The Department of Justice and the defendant-intervenors countered this claim, citing Celik Halat's own admission that a mistimed filing deadline alarm, due to confusion over Mountain and Eastern time, as having caused the filing delay (see 2107290072). Since there was no "unexpected event" that led to the mistimed filing, the assertion that the medical condition was the root cause of the delayed filing is incorrect, DOJ said.

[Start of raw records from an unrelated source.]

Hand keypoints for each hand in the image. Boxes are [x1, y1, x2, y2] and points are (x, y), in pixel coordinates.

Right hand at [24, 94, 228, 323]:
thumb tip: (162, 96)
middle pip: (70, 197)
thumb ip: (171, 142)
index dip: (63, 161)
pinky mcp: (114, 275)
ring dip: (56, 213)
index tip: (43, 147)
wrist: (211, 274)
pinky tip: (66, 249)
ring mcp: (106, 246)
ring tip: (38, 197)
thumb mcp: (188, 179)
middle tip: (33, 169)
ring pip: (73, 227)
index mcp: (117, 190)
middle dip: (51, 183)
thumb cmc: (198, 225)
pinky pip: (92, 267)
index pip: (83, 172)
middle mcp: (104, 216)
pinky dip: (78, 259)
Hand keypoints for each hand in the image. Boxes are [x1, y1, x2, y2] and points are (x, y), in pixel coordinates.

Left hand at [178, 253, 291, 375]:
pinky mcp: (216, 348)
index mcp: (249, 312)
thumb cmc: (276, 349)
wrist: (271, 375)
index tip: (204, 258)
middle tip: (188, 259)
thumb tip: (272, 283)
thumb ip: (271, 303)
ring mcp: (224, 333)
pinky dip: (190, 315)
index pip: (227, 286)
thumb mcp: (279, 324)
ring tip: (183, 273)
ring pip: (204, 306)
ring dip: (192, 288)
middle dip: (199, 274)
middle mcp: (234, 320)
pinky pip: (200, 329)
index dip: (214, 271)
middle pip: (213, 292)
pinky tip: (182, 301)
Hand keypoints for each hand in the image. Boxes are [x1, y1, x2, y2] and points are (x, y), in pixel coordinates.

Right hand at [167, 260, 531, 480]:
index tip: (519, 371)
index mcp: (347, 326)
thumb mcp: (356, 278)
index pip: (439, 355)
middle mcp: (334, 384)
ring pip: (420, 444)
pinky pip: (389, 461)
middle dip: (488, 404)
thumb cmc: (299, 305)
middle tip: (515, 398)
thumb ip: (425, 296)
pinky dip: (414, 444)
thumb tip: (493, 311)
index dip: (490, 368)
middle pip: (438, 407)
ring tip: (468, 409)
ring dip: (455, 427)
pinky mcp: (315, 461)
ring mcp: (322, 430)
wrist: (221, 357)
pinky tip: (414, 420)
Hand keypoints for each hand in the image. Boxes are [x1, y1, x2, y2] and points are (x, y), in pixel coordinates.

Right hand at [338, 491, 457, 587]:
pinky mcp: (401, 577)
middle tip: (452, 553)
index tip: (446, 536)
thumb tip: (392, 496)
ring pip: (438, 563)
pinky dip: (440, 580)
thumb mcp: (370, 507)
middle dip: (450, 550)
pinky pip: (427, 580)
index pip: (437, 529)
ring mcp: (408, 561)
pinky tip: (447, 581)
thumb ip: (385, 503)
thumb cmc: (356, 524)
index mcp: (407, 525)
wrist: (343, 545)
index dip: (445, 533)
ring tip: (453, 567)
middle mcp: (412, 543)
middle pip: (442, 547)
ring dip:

Not addressing this claim directly in its response, Celik Halat said that the rejections were an abuse of discretion, nonetheless. "Counsel set alarms to wake him to file the final BPI and public versions -- but counsel inadvertently did not account for the different time zones," one of the briefs said. "Commerce severely abused its discretion by rejecting the filing when it should have acknowledged the timely BPI filing and simply been understanding of counsel’s medical emergency, as it has done with past cases. While it may have been indifferent to counsel’s medical circumstances, Commerce’s callous approach is not permitted under the law, and Defendant should be rebuked for this miscarriage of justice."
Further, judicial precedent does not back Commerce's holding that it can reject all untimely filings regardless of the length of the delay, the exporter argued. "Commerce cites a number of cases that it contends supports its decision to reject Celik Halat’s entire Sections B and C questionnaire response based on the 21-minute late filing of a single exhibit," the briefs said. "But all of the cases cited by Commerce involve far lengthier delays, agency burden and finality issues. These cases hold that Commerce must weigh the interests of accuracy and fairness over finality and burden, which the agency did not do in this case."